__PASSAGE TO READ__.
####################
Phase 6 enforces a structural invariant: control flow operations must be the last instruction in their basic block. If a branch, jump, return, or exit instruction is followed by other instructions in the same block (which can happen during lowering passes), this phase splits the block at the control-flow instruction. New basic block entries are allocated and the instruction linked list is rewritten.

This invariant is required by all downstream passes -- the scheduler and register allocator assume that only the final instruction in a block can be a control-flow transfer.

Reverse Post-Order (RPO) Computation

RPO is computed by sub_BDE150 (CFG::computeRPO), a 9KB function that implements iterative DFS using an explicit stack.

RPO Storage

The array is resized with the standard ptxas growth policy: new_capacity = old + (old + 1) / 2, with a minimum of num_blocks + 1. Growth is implemented in sub_BDFB10.

Algorithm

The RPO computation uses a standard iterative DFS with post-order numbering:

function computeRPO(cfg, entry_block):
    stack = [entry_block]           // Explicit stack at offset +88..+100
    visited = new BitArray(num_blocks)  // At offset +16..+40
    in_stack = new BitArray(num_blocks) // At offset +40
    counter = num_blocks            // Decremented as blocks complete

    while stack is not empty:
        bix = stack.top()
        if visited[bix]:
            stack.pop()
            rpo_number[bix] = counter  // *(cfg+64)[bix] = counter
            rpo_array[counter] = bix   // *(*(cfg+720))[counter] = bix
            counter--
            continue

        visited[bix] = true
        for each successor s of bix (via hash map lookup):
            if not visited[s]:
                stack.push(s)

    return counter  // Should be -1 if all blocks reachable

The key assignment line from the decompilation:

*(_DWORD *)(*(_QWORD *)(a1 + 64) + 4 * v16) = *a3;           // rpo_number[bix] = counter
*(_DWORD *)(*(_QWORD *)(*(_QWORD *)a1 + 720) + 4 * (*a3)--) = v16;  // rpo_array[counter--] = bix

After completion, rpo_array[0] is the entry block, and rpo_array[num_blocks] is the deepest post-dominator (typically the EXIT block).

RPO Debug Dump

sub_BDEA50 (CFG::dumpRPOAndBackedges) prints the RPO state:

Showing RPO state for each basic block:
    bix0 -> RPONum: 0
    bix1 -> RPONum: 1
    bix2 -> RPONum: 3
    bix3 -> RPONum: 2
RPO traversal order: [0, 1, 3, 2]
Showing backedge info:
    bix2 -> backedge's successor BB: 1

This output is gated by option flag #24 at offset +1728 relative to the options manager.
####################
__DATA SUPPLIED__.

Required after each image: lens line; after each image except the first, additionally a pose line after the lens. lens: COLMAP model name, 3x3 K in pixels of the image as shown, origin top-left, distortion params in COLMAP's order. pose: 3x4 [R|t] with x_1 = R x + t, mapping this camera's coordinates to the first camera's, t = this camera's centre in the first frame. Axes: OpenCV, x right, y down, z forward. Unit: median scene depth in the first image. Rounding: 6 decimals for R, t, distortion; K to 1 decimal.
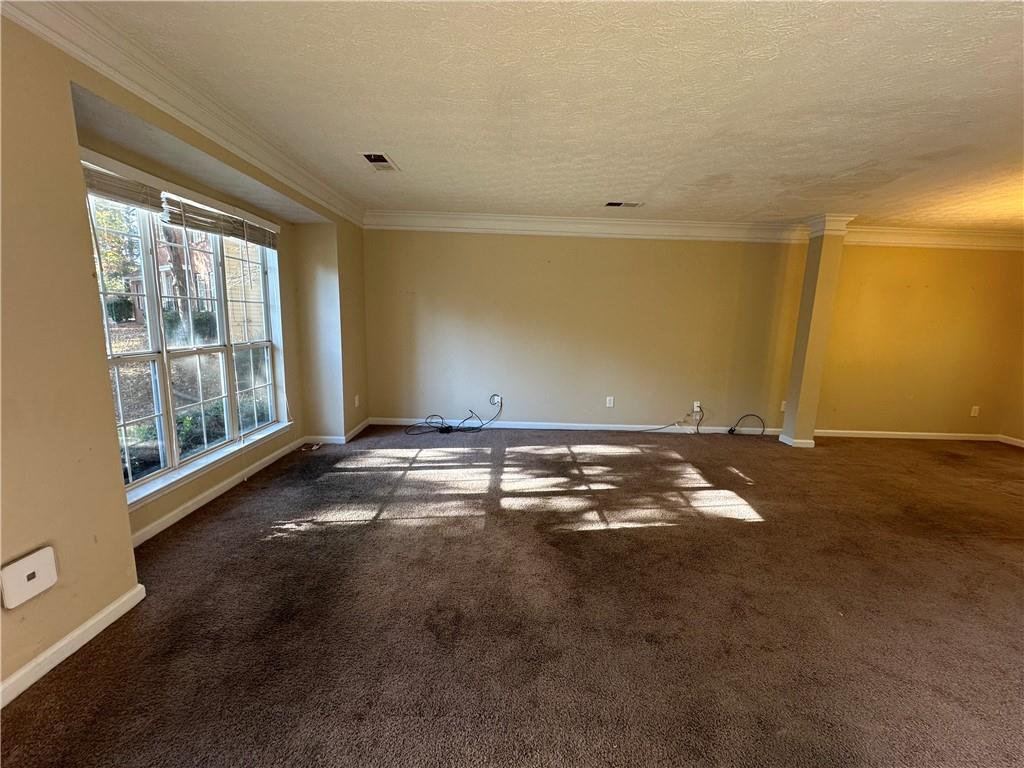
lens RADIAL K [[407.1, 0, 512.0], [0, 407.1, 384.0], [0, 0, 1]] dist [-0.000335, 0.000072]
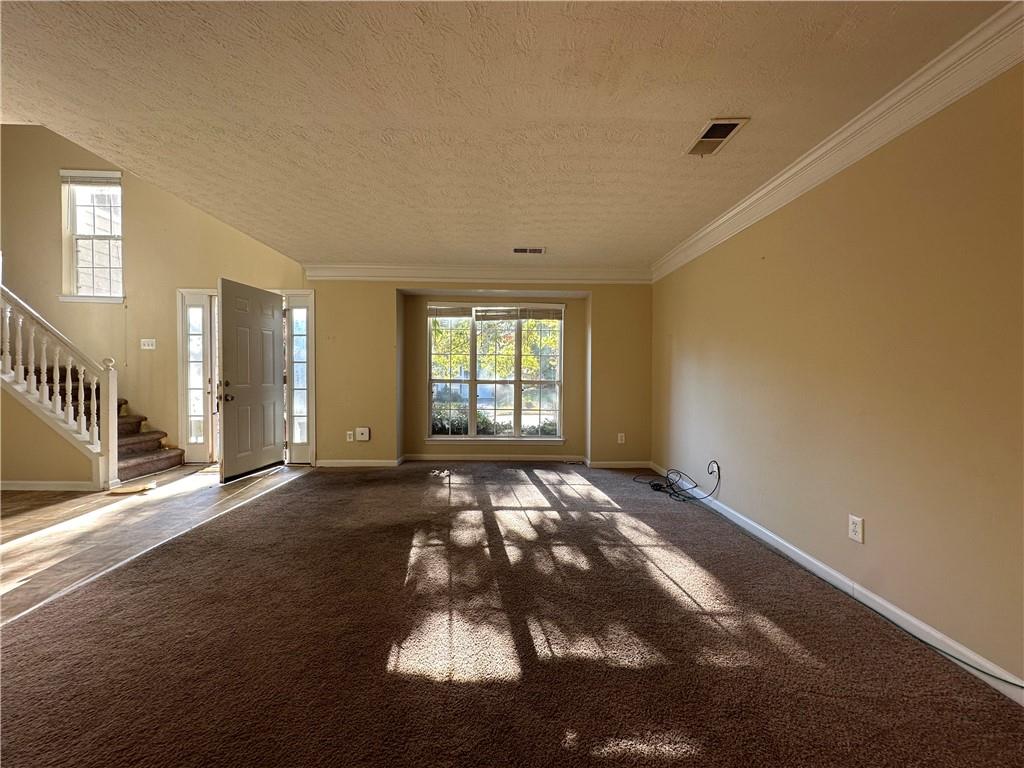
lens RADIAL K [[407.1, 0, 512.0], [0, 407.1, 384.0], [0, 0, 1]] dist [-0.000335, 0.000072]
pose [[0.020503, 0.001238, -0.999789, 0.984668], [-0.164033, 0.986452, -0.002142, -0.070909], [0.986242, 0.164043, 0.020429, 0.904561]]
####################
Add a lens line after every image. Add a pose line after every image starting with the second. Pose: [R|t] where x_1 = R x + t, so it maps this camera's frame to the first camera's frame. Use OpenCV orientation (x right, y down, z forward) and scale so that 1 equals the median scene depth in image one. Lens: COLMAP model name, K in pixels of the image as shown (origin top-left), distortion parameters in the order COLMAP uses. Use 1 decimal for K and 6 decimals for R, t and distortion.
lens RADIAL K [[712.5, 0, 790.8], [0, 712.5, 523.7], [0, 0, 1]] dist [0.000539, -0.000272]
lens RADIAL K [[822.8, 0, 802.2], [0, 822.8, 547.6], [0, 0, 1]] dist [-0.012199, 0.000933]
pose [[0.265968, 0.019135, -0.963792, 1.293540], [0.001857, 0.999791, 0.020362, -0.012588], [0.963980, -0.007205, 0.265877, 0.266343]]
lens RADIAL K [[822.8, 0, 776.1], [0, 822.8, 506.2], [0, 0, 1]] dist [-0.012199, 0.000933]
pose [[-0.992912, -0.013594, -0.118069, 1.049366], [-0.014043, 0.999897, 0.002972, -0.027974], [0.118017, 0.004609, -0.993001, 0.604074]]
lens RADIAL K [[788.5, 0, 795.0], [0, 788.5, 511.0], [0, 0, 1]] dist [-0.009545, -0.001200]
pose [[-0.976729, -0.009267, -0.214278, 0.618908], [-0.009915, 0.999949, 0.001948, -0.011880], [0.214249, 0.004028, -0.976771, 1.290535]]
####################
__EXERCISES__.
1 > According to the passage on ptxas control-flow graph handling, which function computes the reverse post-order?
2 > Carry on the passage about ptxas control-flow graph handling, starting after its final sentence.

__ANSWERS PROVIDED__.
1 > sub_BDE150 (CFG::computeRPO), a 9KB function that performs iterative DFS with an explicit stack.

2 >
Backedge Detection and Loop Identification

Backedges are identified during CFG::buildAndAnalyze (sub_BE0690, 54KB). A backedge from block src to block dst exists when dst has already been visited in the DFS traversal (i.e., dst has a smaller or equal RPO number than src). Backedges are stored in the hash map at Code Object +680.

Natural Loop Detection

The LoopStructurePass (sub_78B430) combines RPO numbering with backedge analysis to identify natural loops:

1. Calls sub_781F80 (BasicBlockAnalysis) to compute RPO numbers and dominance.
2. Iterates the bb_array at Code Object +296.
3. For each block, checks if rpo_number (+144) is non-zero and equals the value at +152 (loop exit RPO marker). Combined with a branch opcode check (opcode & 0xFFFFFFFD == 0x5D = BRA or conditional branch), this identifies loop header blocks.
4. Walks the predecessor list to find the backedge source -- the predecessor with the largest RPO number that is still less than the header's RPO.
5. Walks the successor list to find the loop latch -- the successor with the smallest RPO number greater than the loop preheader's RPO.

The RPO range [header_rpo, exit_rpo] defines the set of blocks belonging to the loop body. A block with header_rpo <= block_rpo <= exit_rpo is inside the loop.

LoopMakeSingleEntry Transformation

If a natural loop has multiple entry points, sub_78B430 transforms it into a single-entry loop. This is gated by:

• The LoopMakeSingleEntry pass-disable check (via sub_799250)
• Knob 487 (queried via the knob vtable at +152)

Two code paths handle different branch types:

• Opcode 93 (OUT_FINAL in the ROT13 name table; used here as a control-flow boundary marker): Calls sub_9253C0 to rewrite the branch target
• Conditional branches: Calls sub_748BF0 to insert a new preheader block and redirect edges

After transformation, sub_931920 is called to split blocks and update the instruction list.

Dominance

Dominance is computed by sub_BE2330 (4KB) and/or within sub_781F80 (12KB, BasicBlockAnalysis). The implementation uses bitvector operations -- each block has a bitvector of dominators, and the fixpoint iteration proceeds in RPO order.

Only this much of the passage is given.